Persistent spin currents in mesoscopic Haldane gap spin rings

TL;DR

This paper demonstrates that mesoscopic Haldane gap spin rings can sustain persistent circulating spin currents under inhomogeneous fields, with quantum fluctuations influencing the current's magnitude and decay.

Contribution

It introduces a modified spin-wave approach to show persistent spin currents in Haldane gap systems under inhomogeneous fields, highlighting quantum fluctuation effects.

Findings

Persistent spin currents occur in mesoscopic Haldane gap rings with inhomogeneous fields.

Quantum fluctuations limit the current to a finite value at zero temperature.

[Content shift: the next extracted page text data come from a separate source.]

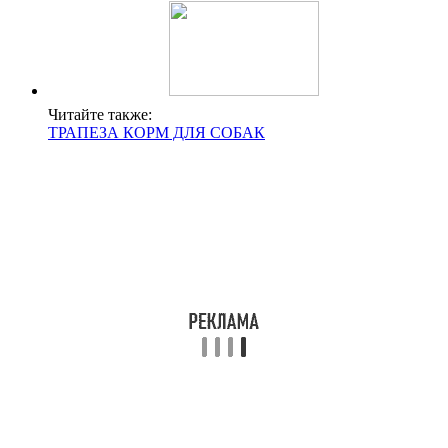
Читайте также:
ТРАПЕЗА КОРМ ДЛЯ СОБАК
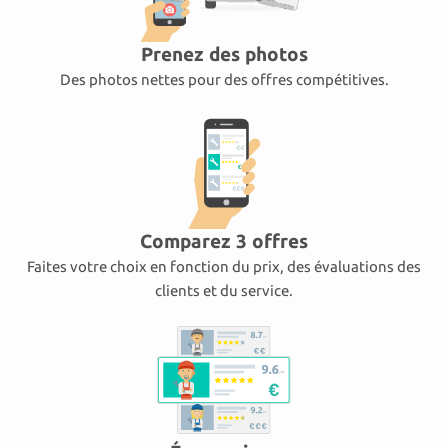
Prenez des photos
Des photos nettes pour des offres compétitives.
Comparez 3 offres
Faites votre choix en fonction du prix, des évaluations des
clients et du service.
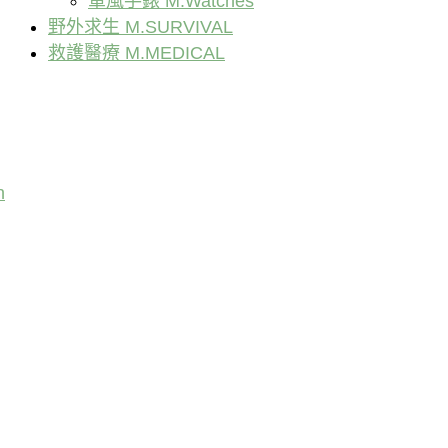
軍風手錶 M.Watches
野外求生 M.SURVIVAL
救護醫療 M.MEDICAL
n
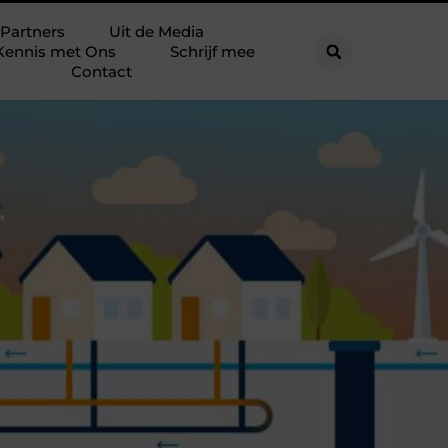
Partners
Uit de Media
Kennis met Ons
Schrijf mee
Contact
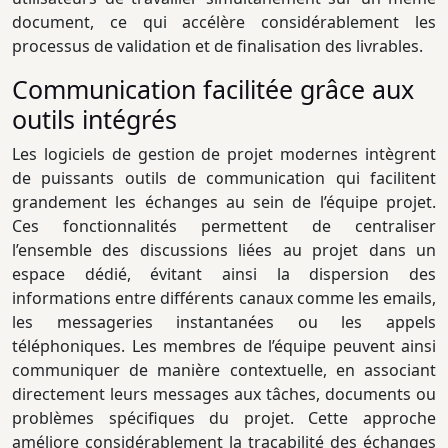
document, ce qui accélère considérablement les
processus de validation et de finalisation des livrables.
Communication facilitée grâce aux
outils intégrés
Les logiciels de gestion de projet modernes intègrent
de puissants outils de communication qui facilitent
grandement les échanges au sein de l’équipe projet.
Ces fonctionnalités permettent de centraliser
l’ensemble des discussions liées au projet dans un
espace dédié, évitant ainsi la dispersion des
informations entre différents canaux comme les emails,
les messageries instantanées ou les appels
téléphoniques. Les membres de l’équipe peuvent ainsi
communiquer de manière contextuelle, en associant
directement leurs messages aux tâches, documents ou
problèmes spécifiques du projet. Cette approche
améliore considérablement la traçabilité des échanges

The current is exponentially suppressed when the correlation length is much smaller than the ring circumference.

Abstract

Using a modified spin-wave approach, we show that in the presence of an inhomogeneous magnetic field or an in plane inhomogeneous electric field a mesoscopic antiferromagnetic Heisenberg ring with integer spin (i.e., a Haldane gap system) exhibits a persistent circulating spin current. Due to quantum fluctuations the current has a finite limit on the order of -g mu_B c/L at zero temperature, provided the staggered correlation length xi exceeds the circumference L of the ring, in close analogy to ballistic charge currents in mesoscopic normal metal rings. Here c is the spin-wave velocity, g is the gyromagnetic ratio and mu_B is the Bohr magneton. For xi<<L the current is exponentially suppressed.